El rabino se sentó a su lado.

– Frieda tiene razón -afirmó'-. Si salimos al pasillo moriremos.

– ¡Y si nos quedamos aquí nos freiremos! -insistió el policía, mirando a la pareja de ancianos como si estuvieran chalados.

– Ni hablar -se obstinó la anciana-. Yo no me voy.

– Ni yo -dijo el rabino-. Así fue como acabó con muchos de nosotros. Esta vez no lo conseguirá.

– Están locos -dijo el policía-. Oigan, por favor, yo les acompañaré en todo momento. Aunque ese cabrón esté ahí fuera, no intentará nada estando yo con ustedes. ¡Venga vámonos!

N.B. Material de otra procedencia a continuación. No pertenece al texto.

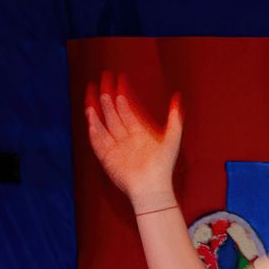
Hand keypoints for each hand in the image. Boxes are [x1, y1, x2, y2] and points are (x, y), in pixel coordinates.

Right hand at [83, 73, 182, 208]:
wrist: (152, 187)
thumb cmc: (163, 166)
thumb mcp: (172, 138)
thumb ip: (174, 118)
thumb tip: (177, 98)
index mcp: (139, 134)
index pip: (128, 110)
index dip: (123, 95)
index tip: (118, 80)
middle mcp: (126, 139)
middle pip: (114, 114)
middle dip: (108, 98)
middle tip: (103, 82)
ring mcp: (116, 148)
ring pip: (103, 126)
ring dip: (98, 112)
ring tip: (92, 97)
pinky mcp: (107, 158)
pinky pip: (98, 142)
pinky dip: (94, 131)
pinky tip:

– No y no -repitió Frieda.

El joven levantó los ojos implorando al cielo un poco de sensatez en aquellos dos viejos tercos.

– ¡Vamos a morir! -gritó-. Señorita Martínez, ayúdeme.

Pero Espy tenía la mirada fija en los ancianos.

– De acuerdo -dijo el policía en tono inseguro, tras un breve silencio-. Escúchenme: saldré a echar un vistazo para asegurarme de que ese hombre no está aquí y luego volveré a por ustedes. Intentaré traer a un bombero. ¿Lo han entendido? Bien. Quédense aquí sentados, que yo regresaré con ayuda. Señorita Martínez, usted se viene conmigo, ¿de acuerdo? ¡Bien, vámonos!

Corrió hacia la puerta. Espy dio un paso detrás de él, pero se detuvo de pronto.

– No; vaya usted. Yo me quedo con ellos.

El policía se giró en redondo.

– No sea loca -le dijo.

– ¡Váyase! -respondió ella-. Yo me quedo.

El joven titubeó unos segundos antes de abrir la puerta de un tirón y desaparecer por el pasillo, ahora desierto, en dirección a las escaleras.

Al principio los dos hombres guardaron silencio mientras el coche, con la luz de emergencia y la sirena destellando a todo trapo, atravesaba la somnolienta ciudad. Simon se aferró a la puerta hasta que se le pusieron los nudillos blancos debido a la tensión. La ciudad pasaba rauda por su lado, igual que una película a cámara rápida.